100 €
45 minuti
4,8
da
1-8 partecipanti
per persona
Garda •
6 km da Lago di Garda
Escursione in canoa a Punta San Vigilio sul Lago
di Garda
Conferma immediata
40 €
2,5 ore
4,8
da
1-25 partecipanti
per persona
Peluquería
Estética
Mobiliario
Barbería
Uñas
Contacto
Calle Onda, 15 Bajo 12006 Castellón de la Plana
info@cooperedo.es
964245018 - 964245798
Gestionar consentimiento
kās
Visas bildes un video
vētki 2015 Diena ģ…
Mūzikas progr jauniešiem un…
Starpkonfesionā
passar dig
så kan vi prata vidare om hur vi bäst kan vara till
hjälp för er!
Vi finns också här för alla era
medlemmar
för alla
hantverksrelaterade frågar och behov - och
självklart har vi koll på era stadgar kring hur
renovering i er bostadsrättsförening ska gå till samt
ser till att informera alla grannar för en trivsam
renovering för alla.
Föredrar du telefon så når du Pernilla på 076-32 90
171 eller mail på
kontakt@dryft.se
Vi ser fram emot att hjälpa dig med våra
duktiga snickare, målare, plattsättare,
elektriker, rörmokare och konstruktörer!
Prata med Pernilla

--

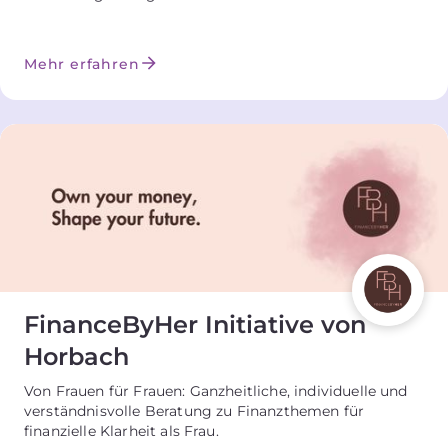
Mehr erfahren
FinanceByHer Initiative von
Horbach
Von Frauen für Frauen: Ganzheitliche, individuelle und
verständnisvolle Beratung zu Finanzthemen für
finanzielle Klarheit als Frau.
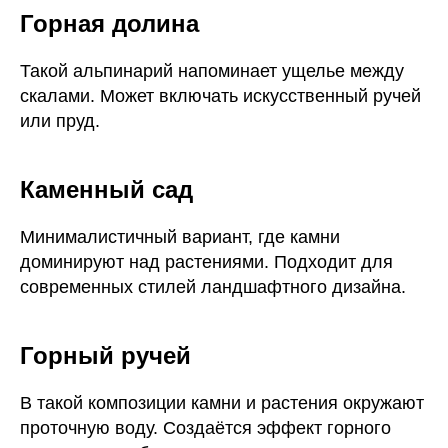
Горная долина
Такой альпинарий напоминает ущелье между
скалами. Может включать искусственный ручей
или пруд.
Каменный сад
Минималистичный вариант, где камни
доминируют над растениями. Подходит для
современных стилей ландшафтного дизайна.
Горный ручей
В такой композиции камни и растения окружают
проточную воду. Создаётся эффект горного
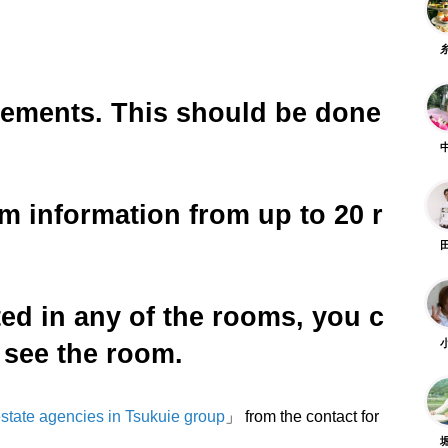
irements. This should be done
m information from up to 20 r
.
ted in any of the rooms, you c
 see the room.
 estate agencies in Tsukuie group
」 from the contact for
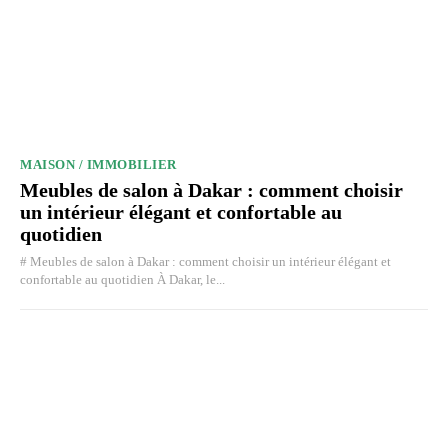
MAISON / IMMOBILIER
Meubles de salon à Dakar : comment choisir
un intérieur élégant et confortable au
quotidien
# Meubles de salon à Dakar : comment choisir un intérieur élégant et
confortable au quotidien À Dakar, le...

--

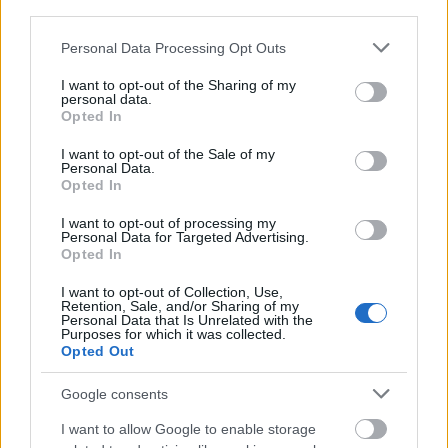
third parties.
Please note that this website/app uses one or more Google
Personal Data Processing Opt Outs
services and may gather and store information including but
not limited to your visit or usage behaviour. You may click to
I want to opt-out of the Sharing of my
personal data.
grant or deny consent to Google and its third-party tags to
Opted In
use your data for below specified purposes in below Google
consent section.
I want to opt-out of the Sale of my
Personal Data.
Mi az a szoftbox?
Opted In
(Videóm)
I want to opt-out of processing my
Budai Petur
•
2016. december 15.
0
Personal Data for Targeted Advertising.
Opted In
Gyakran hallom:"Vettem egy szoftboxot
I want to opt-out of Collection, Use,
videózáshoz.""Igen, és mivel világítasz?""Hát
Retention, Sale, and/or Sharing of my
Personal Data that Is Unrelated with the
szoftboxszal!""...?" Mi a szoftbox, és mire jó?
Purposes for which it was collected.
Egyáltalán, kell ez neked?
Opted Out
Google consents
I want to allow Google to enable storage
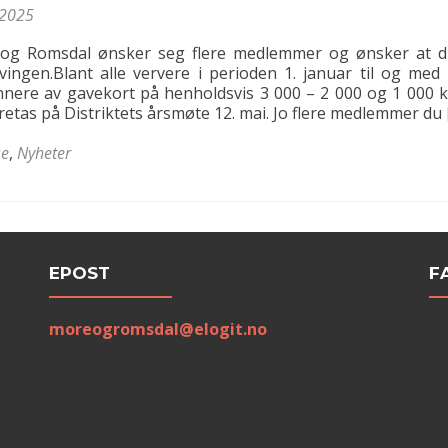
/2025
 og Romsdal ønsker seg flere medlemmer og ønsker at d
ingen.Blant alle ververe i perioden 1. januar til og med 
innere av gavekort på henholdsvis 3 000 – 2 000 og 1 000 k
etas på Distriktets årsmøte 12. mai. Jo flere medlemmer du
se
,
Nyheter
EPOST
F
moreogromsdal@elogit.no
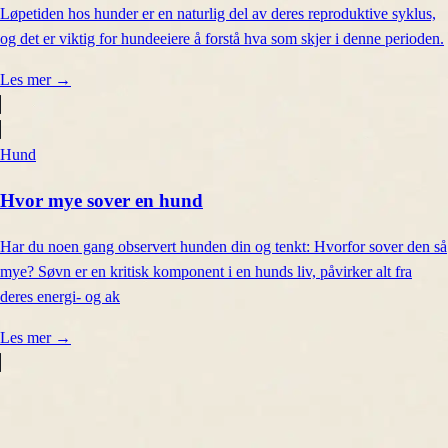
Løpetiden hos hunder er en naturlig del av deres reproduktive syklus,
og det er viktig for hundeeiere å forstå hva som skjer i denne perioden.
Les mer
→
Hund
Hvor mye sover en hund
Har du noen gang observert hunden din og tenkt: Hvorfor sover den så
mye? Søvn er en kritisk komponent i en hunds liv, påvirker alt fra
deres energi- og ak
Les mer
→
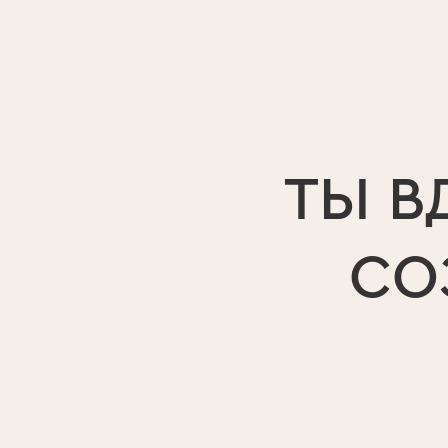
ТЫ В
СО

## Written task
Across the entries above, how many lines contain the string "Dakar"? The number alone is the answer.

## Solution below
3